§ **WHAT NEEDS TO BE DONE**: Output exactly the lines from the line that has "# Replace the" through the last line of the data below, with no pictures.
*** DATA PROVIDED Section Begins ***
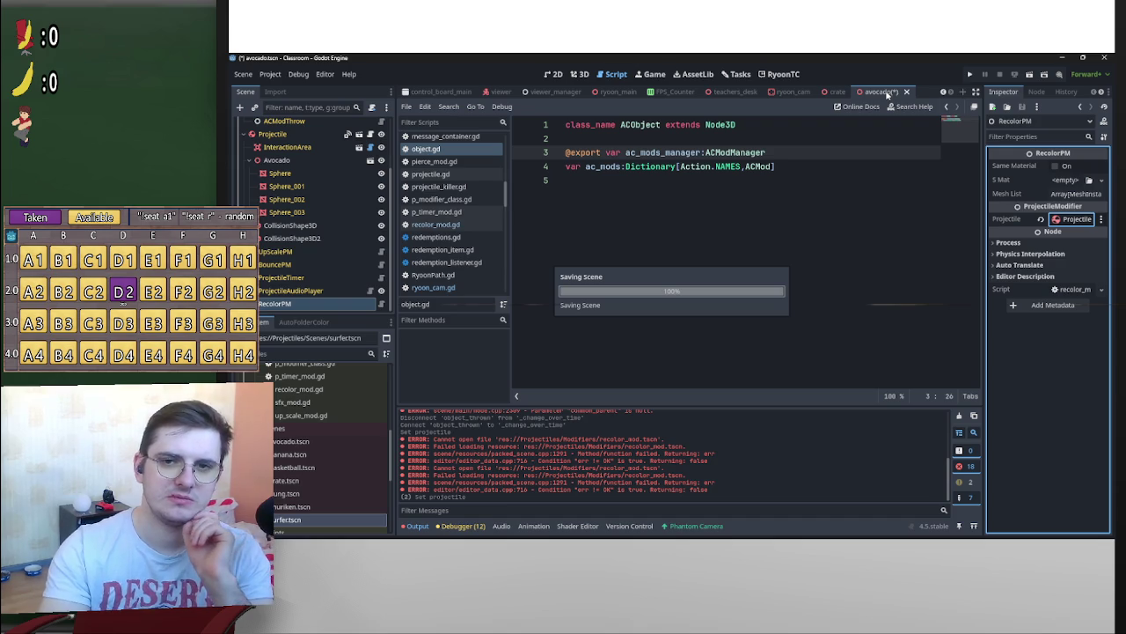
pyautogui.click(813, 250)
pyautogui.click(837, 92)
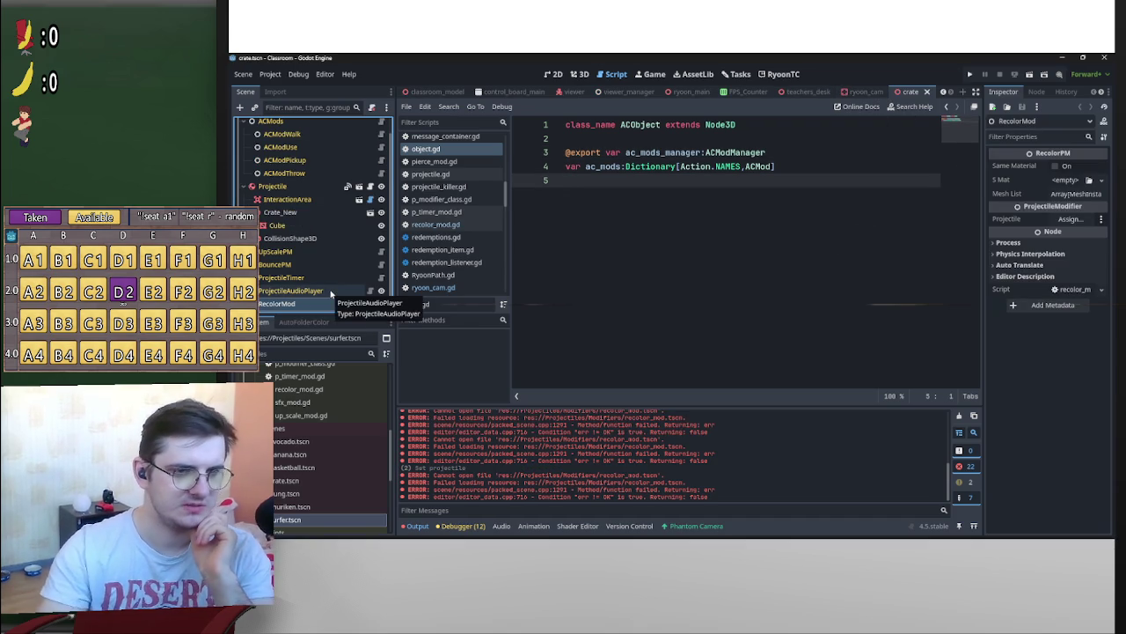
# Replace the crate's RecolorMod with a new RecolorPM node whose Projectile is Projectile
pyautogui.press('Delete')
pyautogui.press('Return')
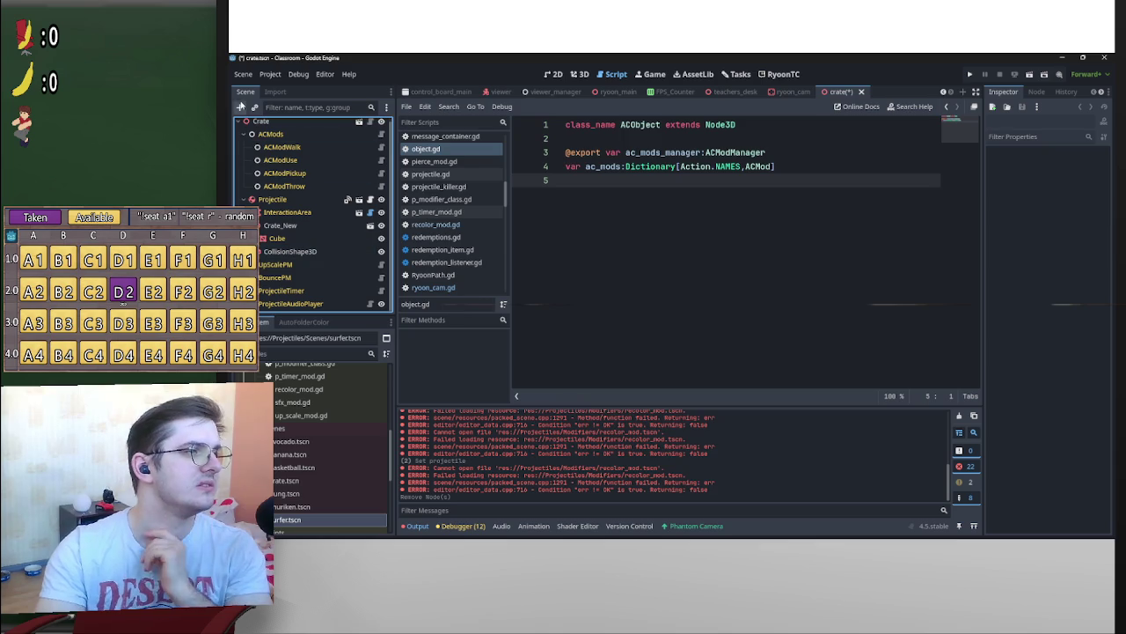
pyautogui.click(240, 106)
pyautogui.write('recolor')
*** DATA PROVIDED Section Ends ***
§ **REPLY TO THE EXERCISE**:
# Replace the crate's RecolorMod with a new RecolorPM node whose Projectile is Projectile
pyautogui.press('Delete')
pyautogui.press('Return')
pyautogui.click(240, 106)
pyautogui.write('recolor')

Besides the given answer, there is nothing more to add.